Give back an exact copy of the lines in the records below, from the line that has "0.3.0 (2025-04-28)" through the line that has "This because the", and nothing besides.
====================
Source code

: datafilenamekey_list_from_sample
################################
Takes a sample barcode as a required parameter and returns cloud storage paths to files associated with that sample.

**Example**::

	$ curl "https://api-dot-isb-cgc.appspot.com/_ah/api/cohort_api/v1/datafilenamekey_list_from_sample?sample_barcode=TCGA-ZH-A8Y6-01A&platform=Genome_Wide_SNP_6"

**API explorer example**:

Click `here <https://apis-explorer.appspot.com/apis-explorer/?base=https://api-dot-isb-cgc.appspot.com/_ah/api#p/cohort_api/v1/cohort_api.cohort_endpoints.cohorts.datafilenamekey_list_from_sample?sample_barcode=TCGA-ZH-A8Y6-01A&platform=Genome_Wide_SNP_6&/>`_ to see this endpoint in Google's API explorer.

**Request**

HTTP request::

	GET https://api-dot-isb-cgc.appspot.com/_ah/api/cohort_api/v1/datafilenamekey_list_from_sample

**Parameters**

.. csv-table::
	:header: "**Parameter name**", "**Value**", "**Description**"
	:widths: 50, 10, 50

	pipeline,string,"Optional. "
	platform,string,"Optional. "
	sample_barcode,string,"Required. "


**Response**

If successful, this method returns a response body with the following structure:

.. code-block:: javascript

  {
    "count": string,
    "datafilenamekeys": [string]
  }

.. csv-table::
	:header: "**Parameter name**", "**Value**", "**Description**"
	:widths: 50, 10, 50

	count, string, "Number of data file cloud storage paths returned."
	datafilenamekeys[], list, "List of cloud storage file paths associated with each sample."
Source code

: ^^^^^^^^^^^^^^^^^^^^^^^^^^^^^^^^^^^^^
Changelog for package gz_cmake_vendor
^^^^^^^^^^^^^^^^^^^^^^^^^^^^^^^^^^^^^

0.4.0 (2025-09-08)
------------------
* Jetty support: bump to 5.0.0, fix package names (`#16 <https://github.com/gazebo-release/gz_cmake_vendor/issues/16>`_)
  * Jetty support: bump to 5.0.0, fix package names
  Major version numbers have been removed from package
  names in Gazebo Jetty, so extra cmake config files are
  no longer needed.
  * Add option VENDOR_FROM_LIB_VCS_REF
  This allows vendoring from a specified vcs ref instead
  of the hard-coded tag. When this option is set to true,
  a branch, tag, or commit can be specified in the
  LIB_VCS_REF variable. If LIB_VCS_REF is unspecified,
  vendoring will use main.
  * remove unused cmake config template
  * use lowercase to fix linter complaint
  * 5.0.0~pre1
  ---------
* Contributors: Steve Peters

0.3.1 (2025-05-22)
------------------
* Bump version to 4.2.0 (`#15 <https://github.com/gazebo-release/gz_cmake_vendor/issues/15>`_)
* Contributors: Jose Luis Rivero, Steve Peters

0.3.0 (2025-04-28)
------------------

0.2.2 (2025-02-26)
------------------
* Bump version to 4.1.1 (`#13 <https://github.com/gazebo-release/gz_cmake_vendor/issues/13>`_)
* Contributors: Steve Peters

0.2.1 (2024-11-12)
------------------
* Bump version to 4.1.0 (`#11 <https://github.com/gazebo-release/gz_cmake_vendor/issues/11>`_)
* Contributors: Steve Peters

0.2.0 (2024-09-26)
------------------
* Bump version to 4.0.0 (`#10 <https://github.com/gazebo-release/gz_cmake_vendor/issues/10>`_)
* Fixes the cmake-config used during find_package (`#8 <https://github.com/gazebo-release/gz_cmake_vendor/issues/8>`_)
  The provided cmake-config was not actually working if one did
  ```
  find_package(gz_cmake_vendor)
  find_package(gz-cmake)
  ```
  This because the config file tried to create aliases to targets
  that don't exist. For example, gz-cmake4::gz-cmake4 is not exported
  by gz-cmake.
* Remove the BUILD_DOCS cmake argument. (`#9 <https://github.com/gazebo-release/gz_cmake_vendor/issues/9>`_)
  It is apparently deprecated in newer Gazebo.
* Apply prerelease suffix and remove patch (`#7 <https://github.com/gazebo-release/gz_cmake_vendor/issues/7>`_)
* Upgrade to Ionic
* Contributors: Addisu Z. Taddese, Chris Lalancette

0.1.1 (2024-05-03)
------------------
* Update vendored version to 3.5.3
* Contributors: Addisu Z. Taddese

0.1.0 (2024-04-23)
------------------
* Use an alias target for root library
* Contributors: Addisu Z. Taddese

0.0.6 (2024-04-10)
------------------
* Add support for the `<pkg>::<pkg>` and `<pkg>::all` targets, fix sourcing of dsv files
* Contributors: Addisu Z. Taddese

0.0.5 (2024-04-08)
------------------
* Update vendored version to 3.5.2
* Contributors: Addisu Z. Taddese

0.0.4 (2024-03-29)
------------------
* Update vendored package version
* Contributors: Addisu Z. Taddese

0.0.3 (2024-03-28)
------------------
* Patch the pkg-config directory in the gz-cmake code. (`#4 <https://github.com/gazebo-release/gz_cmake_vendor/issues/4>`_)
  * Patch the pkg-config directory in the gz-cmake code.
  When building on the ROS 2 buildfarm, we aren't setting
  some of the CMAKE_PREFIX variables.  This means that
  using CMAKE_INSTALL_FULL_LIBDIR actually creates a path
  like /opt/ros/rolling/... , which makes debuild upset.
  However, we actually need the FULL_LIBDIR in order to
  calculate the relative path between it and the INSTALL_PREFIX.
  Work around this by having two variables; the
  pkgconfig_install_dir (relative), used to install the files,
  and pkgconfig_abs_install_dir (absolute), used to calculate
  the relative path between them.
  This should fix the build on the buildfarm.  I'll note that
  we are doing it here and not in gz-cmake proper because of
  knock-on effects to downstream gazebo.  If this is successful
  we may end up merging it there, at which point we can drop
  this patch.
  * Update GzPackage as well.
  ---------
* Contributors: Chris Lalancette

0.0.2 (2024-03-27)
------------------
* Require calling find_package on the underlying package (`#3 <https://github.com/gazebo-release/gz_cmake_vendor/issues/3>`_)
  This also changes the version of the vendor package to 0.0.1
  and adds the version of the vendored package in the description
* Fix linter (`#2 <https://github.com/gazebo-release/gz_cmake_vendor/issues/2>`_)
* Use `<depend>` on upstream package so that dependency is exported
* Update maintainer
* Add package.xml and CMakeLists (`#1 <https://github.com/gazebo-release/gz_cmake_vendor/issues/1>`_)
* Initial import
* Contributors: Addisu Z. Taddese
====================
### [RESPONSE TO THE TASK]
0.3.0 (2025-04-28)
------------------

0.2.2 (2025-02-26)
------------------
* Bump version to 4.1.1 (`#13 <https://github.com/gazebo-release/gz_cmake_vendor/issues/13>`_)
* Contributors: Steve Peters

0.2.1 (2024-11-12)
------------------
* Bump version to 4.1.0 (`#11 <https://github.com/gazebo-release/gz_cmake_vendor/issues/11>`_)
* Contributors: Steve Peters

0.2.0 (2024-09-26)
------------------
* Bump version to 4.0.0 (`#10 <https://github.com/gazebo-release/gz_cmake_vendor/issues/10>`_)
* Fixes the cmake-config used during find_package (`#8 <https://github.com/gazebo-release/gz_cmake_vendor/issues/8>`_)
  The provided cmake-config was not actually working if one did
  ```
  find_package(gz_cmake_vendor)
  find_package(gz-cmake)
  ```
  This because the config file tried to create aliases to targets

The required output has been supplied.